Scotland's schools, hospitals and prisons should be matched with local farmers to promote healthier eating, while training should be offered to the unemployed to work in the food industry, a conference in Glasgow has heard.

The Food Summit is part of a wider plan to develop a comprehensive food strategy for the city encompassing council policy, charities, businesses, the NHS, churches and football clubs.

Speakers included Andrea Magarini Pellini, food policy coordinator in the Mayor's office in Milan – which introduced the world leading Urban Food Policy Pact, and Professor Corinna Hawkes, vice chair of London's Child Obesity Taskforce.

Prof Hawkes said joining up policies on food poverty, sustainability and food waste could help cities find solutions to wider problems including crime, the educational attainment gap, health and environmental challenges.

"For example if farmers near the city are struggling to find markets for their products, there are markets in urban areas such as schools hospitals and prisons," she said. "Or if there is a shortage of skills in the food industry and an unemployment problem among certain minority groups, a training scheme could tackle both at once."

"All over the world, cities are taking food far more seriously and developing food strategies."

Pete Ritchie, executive director of Nourish Scotland said Glasgow City Council is committed to developing a food strategy, bringing together the disparate efforts of community projects, council schemes to tackle food poverty, and health promotion.

"We have to keep people at the heart of this," he said. "Businesses have food policies but households do to - and they can be quite strict and hard to change."

People won't change their diets because you put up a 'five a day' poster, he said.

"We have a farm and our pigs eat whatever you put in front of them, while the cows wander around and eat what they need.

"We are more like pigs than cows. We eat what's in front of us.

"If that is takeaways and biscuits we'll eat that. Cost comes into it - if you have a choice between cheap takeaway food and something better from Pret a Manger which won't fill you up and costs three times as much, tha is a factor.

"If you want people to ride their bikes you have to have cycle lanes.

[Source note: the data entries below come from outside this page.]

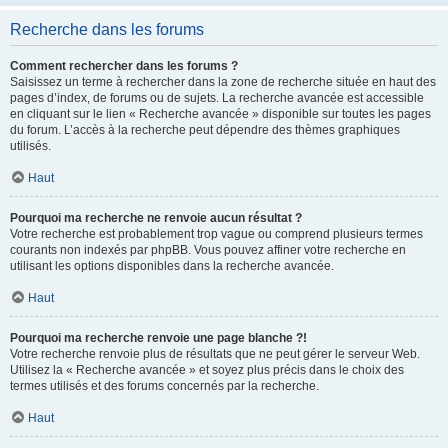
Recherche dans les forums
Comment rechercher dans les forums ?
Saisissez un terme à rechercher dans la zone de recherche située en haut des
pages d’index, de forums ou de sujets. La recherche avancée est accessible
en cliquant sur le lien « Recherche avancée » disponible sur toutes les pages
du forum. L’accès à la recherche peut dépendre des thèmes graphiques
utilisés.
Haut
Pourquoi ma recherche ne renvoie aucun résultat ?
Votre recherche est probablement trop vague ou comprend plusieurs termes
courants non indexés par phpBB. Vous pouvez affiner votre recherche en
utilisant les options disponibles dans la recherche avancée.
Haut
Pourquoi ma recherche renvoie une page blanche ?!
Votre recherche renvoie plus de résultats que ne peut gérer le serveur Web.
Utilisez la « Recherche avancée » et soyez plus précis dans le choix des
termes utilisés et des forums concernés par la recherche.
Haut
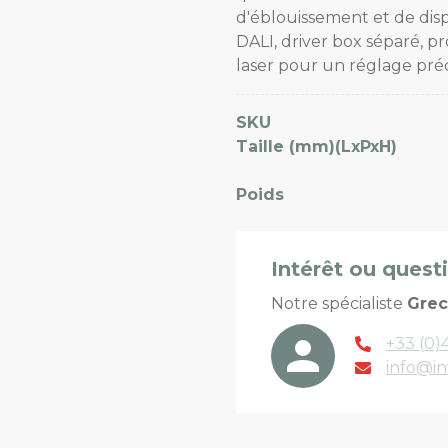
d'éblouissement et de disp
DALI, driver box séparé, pro
laser pour un réglage préc
SKU
Taille (mm)(LxPxH)
Poids
Intérêt ou quest
Notre spécialiste
Gre
+33 (0)4
info@in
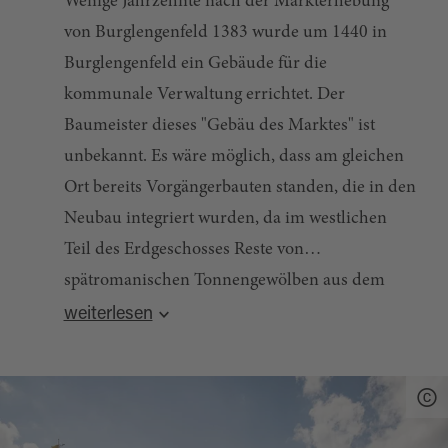
Wenige Jahrzehnte nach der Markterhebung
von Burglengenfeld 1383 wurde um 1440 in
Burglengenfeld ein Gebäude für die
kommunale Verwaltung errichtet. Der
Baumeister dieses "Gebäu des Marktes" ist
unbekannt. Es wäre möglich, dass am gleichen
Ort bereits Vorgängerbauten standen, die in den
Neubau integriert wurden, da im westlichen
Teil des Erdgeschosses Reste von
spätromanischen Tonnengewölben aus dem
Quelle:
destination.one
, zuletzt geändert am 05.03.2026
12./13. Jahrhundert noch heute vorhanden
weiterlesen
sind. Da sich 1573 die Bürger der Stadt über die
Baufälligkeit des ursprünglichen Gebäudes
beschwerten, begannen bald darauf umfassende
Um- und Neubauarbeiten, mit denen ein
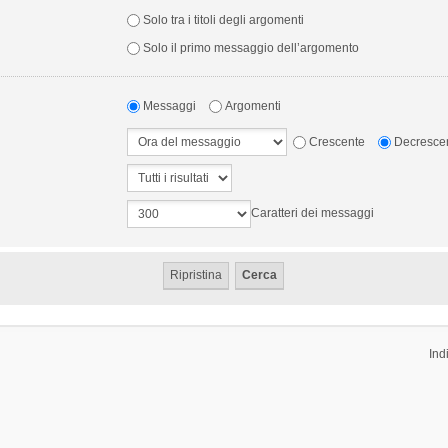
Solo tra i titoli degli argomenti
Solo il primo messaggio dell’argomento
Messaggi
Argomenti
Crescente
Decresce
Caratteri dei messaggi
Ind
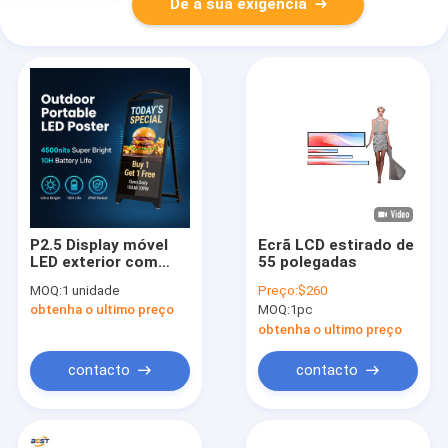
Dê a sua exigência
P2.5 Display móvel
Ecrã LCD estirado de
LED exterior com
55 polegadas
4500 nit de alto
MOQ:
1 unidade
Preço:
$260
brilho e sinal LED
obtenha o ultimo preço
MOQ:
1pc
portátil alimentado
por bateria de 65000
obtenha o ultimo preço
mAh
contacto
contacto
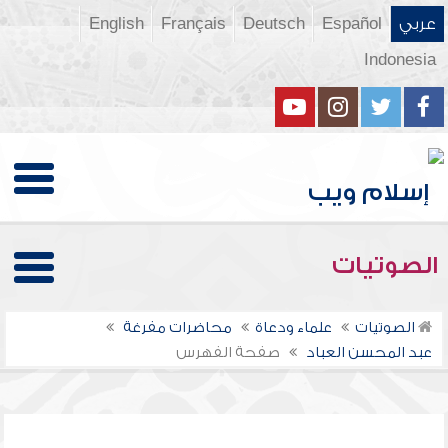
عربي
Español
Deutsch
Français
English
Indonesia
الصوتيات
الصوتيات
علماء ودعاة
محاضرات مفرغة
عبد المحسن العباد
صفحة الفهرس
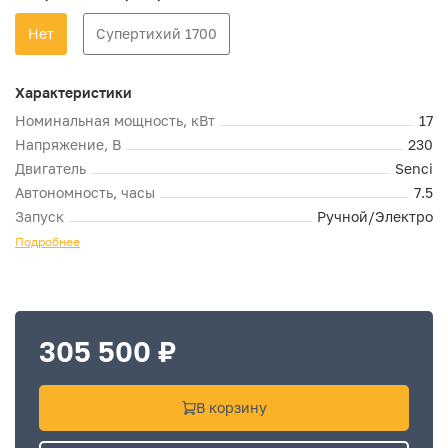
Нет
Супертихий 1700
Характеристики
Номинальная мощность, кВт
17
Напряжение, В
230
Двигатель
Senci
Автономность, часы
7.5
Запуск
Ручной/Электро
Подробнее
305 500 ₽
В корзину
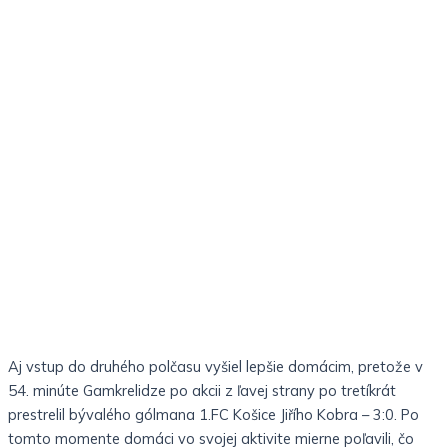
Aj vstup do druhého polčasu vyšiel lepšie domácim, pretože v
54. minúte Gamkrelidze po akcii z ľavej strany po tretíkrát
prestrelil bývalého gólmana 1.FC Košice Jiřího Kobra – 3:0. Po
tomto momente domáci vo svojej aktivite mierne poľavili, čo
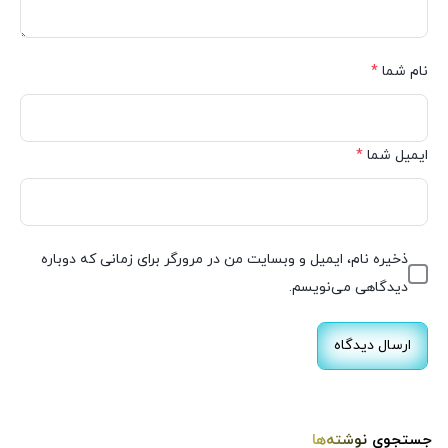
نام شما
*
ایمیل شما
*
ذخیره نام، ایمیل و وبسایت من در مرورگر برای زمانی که دوباره
دیدگاهی می‌نویسم.
جستجوی نوشته‌ها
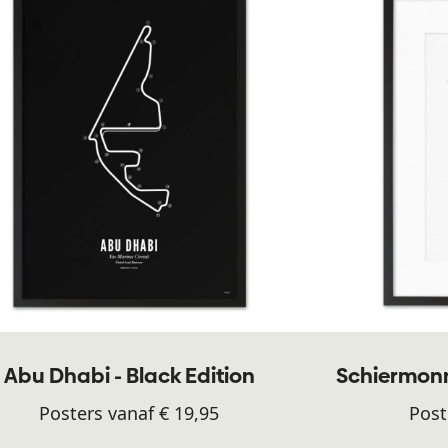
Abu Dhabi - Black Edition
Schiermonn
Posters vanaf € 19,95
Post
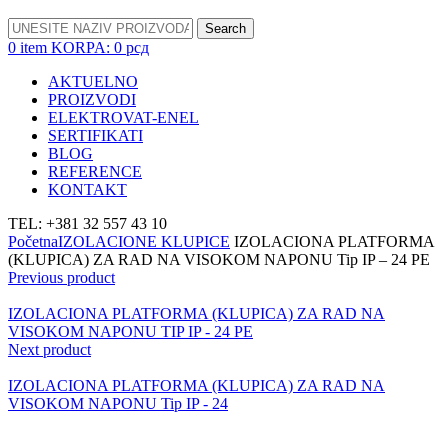
Search
0
item
KORPA:
0
рсд
AKTUELNO
PROIZVODI
ELEKTROVAT-ENEL
SERTIFIKATI
BLOG
REFERENCE
KONTAKT
TEL: +381 32 557 43 10
Početna
IZOLACIONE KLUPICE
IZOLACIONA PLATFORMA
(KLUPICA) ZA RAD NA VISOKOM NAPONU Tip IP – 24 PE
Previous product
IZOLACIONA PLATFORMA (KLUPICA) ZA RAD NA
VISOKOM NAPONU TIP IP - 24 PE
Next product
IZOLACIONA PLATFORMA (KLUPICA) ZA RAD NA
VISOKOM NAPONU Tip IP - 24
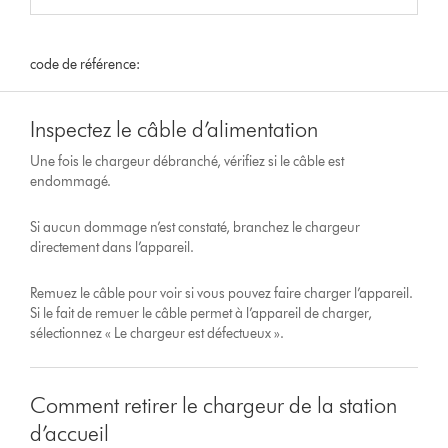
code de référence:
Inspectez le câble d’alimentation
Une fois le chargeur débranché, vérifiez si le câble est
endommagé.
Si aucun dommage n’est constaté, branchez le chargeur
directement dans l’appareil.
Remuez le câble pour voir si vous pouvez faire charger l’appareil.
Si le fait de remuer le câble permet à l’appareil de charger,
sélectionnez « Le chargeur est défectueux ».
Comment retirer le chargeur de la station
d’accueil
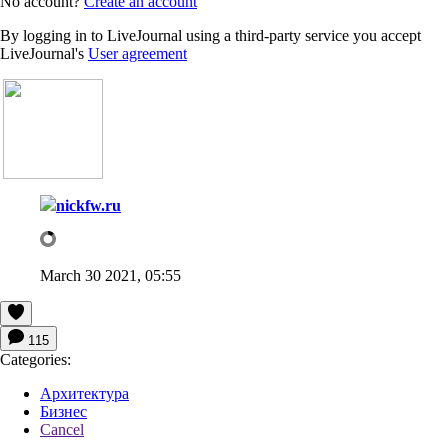
No account?
Create an account
By logging in to LiveJournal using a third-party service you accept
LiveJournal's
User agreement
nickfw.ru
March 30 2021, 05:55
115
Categories:
Архитектура
Бизнес
Cancel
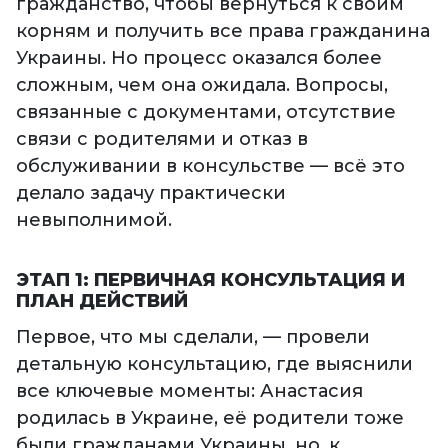
гражданство, чтобы вернуться к своим
корням и получить все права гражданина
Украины. Но процесс оказался более
сложным, чем она ожидала. Вопросы,
связанные с документами, отсутствие
связи с родителями и отказ в
обслуживании в консульстве — всё это
делало задачу практически
невыполнимой.
ЭТАП 1: ПЕРВИЧНАЯ КОНСУЛЬТАЦИЯ И
ПЛАН ДЕЙСТВИЙ
Первое, что мы сделали, — провели
детальную консультацию, где выяснили
все ключевые моменты: Анастасия
родилась в Украине, её родители тоже
были гражданами Украины, но, к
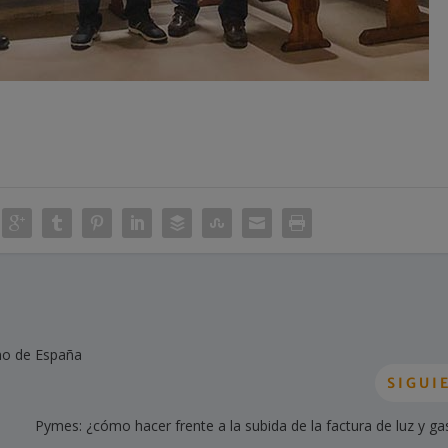
ano de España
SIGUI
Pymes: ¿cómo hacer frente a la subida de la factura de luz y g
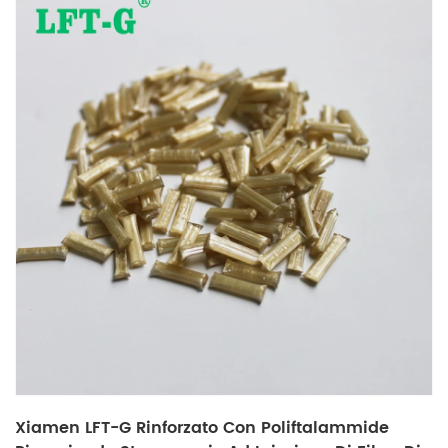
Xiamen LFT-G Rinforzato Con Poliftalammide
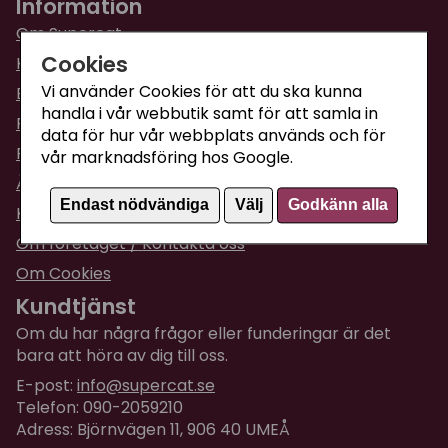
Information
Om Supercat
Cookies
Kattguiden
Vi använder Cookies för att du ska kunna
Butiken i Umeå
handla i vår webbutik samt för att samla in
Fraktpriser & leveranser
data för hur vår webbplats används och för
Returinformation
vår marknadsföring hos Google.
Ångra din order
Endast nödvändiga
Välj
Godkänn alla
Köpvillkor
Om företaget / Kontakta oss
Om Cookies
Kundtjänst
Om du har några frågor eller funderingar är det
bara att höra av dig till oss.
E-post:
info@supercat.se
Telefon: 090-2059210
Adress: Björnvägen 11, 906 40 UMEÅ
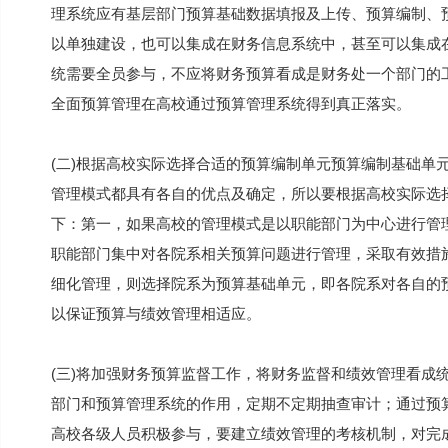
理系统应有基层部门预算基础数据填报及上传、预算编制、
以单独建设，也可以集成在财务信息系统中，甚至可以集成
统需要全员参与，不应将财务预算看成是财务处一个部门的
全面预算管理在高校通过预算管理系统得到真正落实。
(二)根据高校实际选择合适的预算编制单元预算编制基础单
管理模式都具有各自的优点及确定，所以要根据高校实际选
下：第一，如果高校的管理模式是以职能部门为中心进行管
职能部门集中对各院系相关预算问题进行管理，采取有效措
细化管理，则选择院系为预算基础单元，即各院系对各自的
以保证预算与绩效管理相适应。
(三)将加强财务预算监督工作，将财务监督和绩效管理看成
部门和预算管理系统的作用，定期不定期抽查审计；通过预
高校各级人员积极参与，要建立绩效管理的考核机制，对完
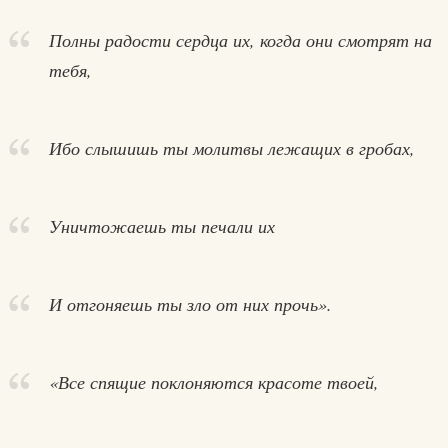
Полны радости сердца их, когда они смотрят на
тебя,
Ибо слышишь ты молитвы лежащих в гробах,
Уничтожаешь ты печали их
И отгоняешь ты зло от них прочь».
«Все спящие поклоняются красоте твоей,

Food is the same."

Better food in schools would mean less food waste, Ritchie says, while praising an East Ayrshire scheme which repackages school meal leftovers for families to take home at the school gate.

The Milan Urban Food Pact has explored other ideas, engaging 3000 parents in helping improve food in schools, and providing 2,800 urban food growing plots. Mr Pellini said the scheme had also engaged supermarkets and canteens in donating unused food to charities using financial incentives, while 86 street markets have increased access to healthy food. Milan's general market distributes one million tonnes of healthy food per year, he said.

Agreeing with the need to develop a food strategy for the city, Bailie Elaine Ballantyne, Chair of Glasgow City Council’s General Purposes Committee, stated: “The work of the Food Inequality Inquiry has highlighted the many excellent community based initiatives and responses in Glasgow working every day with people in crisis. However to tackle this effectively we need a coherent strategy or plan for the city with clear outcomes that all partners are signed up to.”

Jill Muirie, Public Health Programme Manager from Glasgow Centre for Population Health said a city food strategy could scale up the work of a range of food-related projects across Glasgow. She added: “Organisations and individuals also have a role to play for example, by reducing processed foods and increasing vegetable consumption, and supporting more local businesses that offer healthy and affordable food. Purchasing more local and seasonal food can also help by reducing emissions from food miles, as well as being better for the local economy. Food waste is also an important source of carbon emissions and it is vital that we all waste less food.”